The 12-year-old festival’s expansion further cements it as an institution in a city full of institutional festivals, and its ability to change is a big reason why. Goldberg says it’s been a great year of mentorship and learning, “but also of reevaluating the organization and seeing what direction we want to go in, in the future. This year is really an amalgamation of the curation of [Loiselle], and my own work, and that overlap will happen for kind of the first and last time, before hopefully stepping into a bit of a new chapter for SkirtsAFire.”

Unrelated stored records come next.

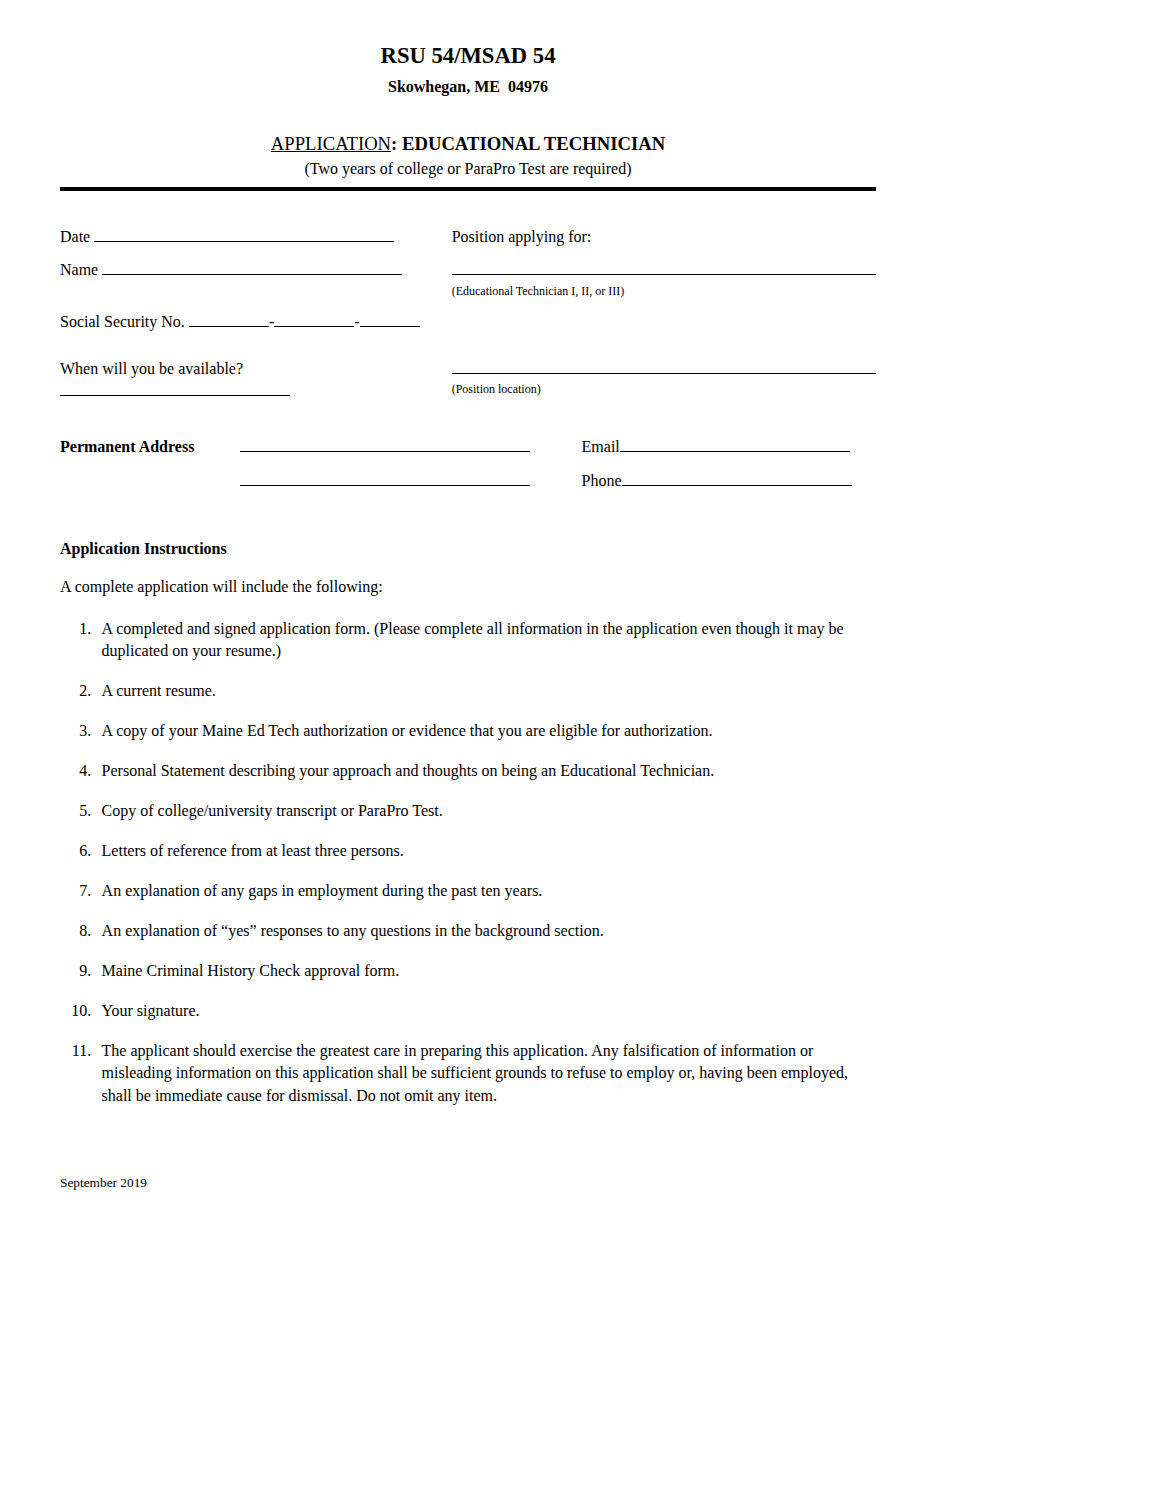RSU 54/MSAD 54
Skowhegan, ME 04976
APPLICATION: EDUCATIONAL TECHNICIAN
(Two years of college or ParaPro Test are required)
| Date | Position applying for: |
| Name | (Educational Technician I, II, or III) |
| Social Security No. - - | |
| When will you be available? | (Position location) |
| Permanent Address | | Email |
| | | Phone |
Application Instructions
A complete application will include the following:
A completed and signed application form. (Please complete all information in the application even though it may be duplicated on your resume.)
A current resume.
A copy of your Maine Ed Tech authorization or evidence that you are eligible for authorization.
Personal Statement describing your approach and thoughts on being an Educational Technician.
Copy of college/university transcript or ParaPro Test.
Letters of reference from at least three persons.
An explanation of any gaps in employment during the past ten years.
An explanation of “yes” responses to any questions in the background section.
Maine Criminal History Check approval form.
Your signature.
The applicant should exercise the greatest care in preparing this application. Any falsification of information or misleading information on this application shall be sufficient grounds to refuse to employ or, having been employed, shall be immediate cause for dismissal. Do not omit any item.
September 2019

Working with Goldberg over the last year, Loiselle knows she’s more than capable of carrying the torch, and can’t wait to see the new artistic lands she’ll discover with it. “It’s time to step back because I know I can only take SkirtsAfire so far,” she says. “It still feels like a miracle how we were able to grow it to where it is today, but I always knew I wanted to make space for another visionary, hard working woman — someone whose experience, passion and vision could take SkirtsAfire further and continue to develop and grow a whole new set of artists and audiences for the festival.”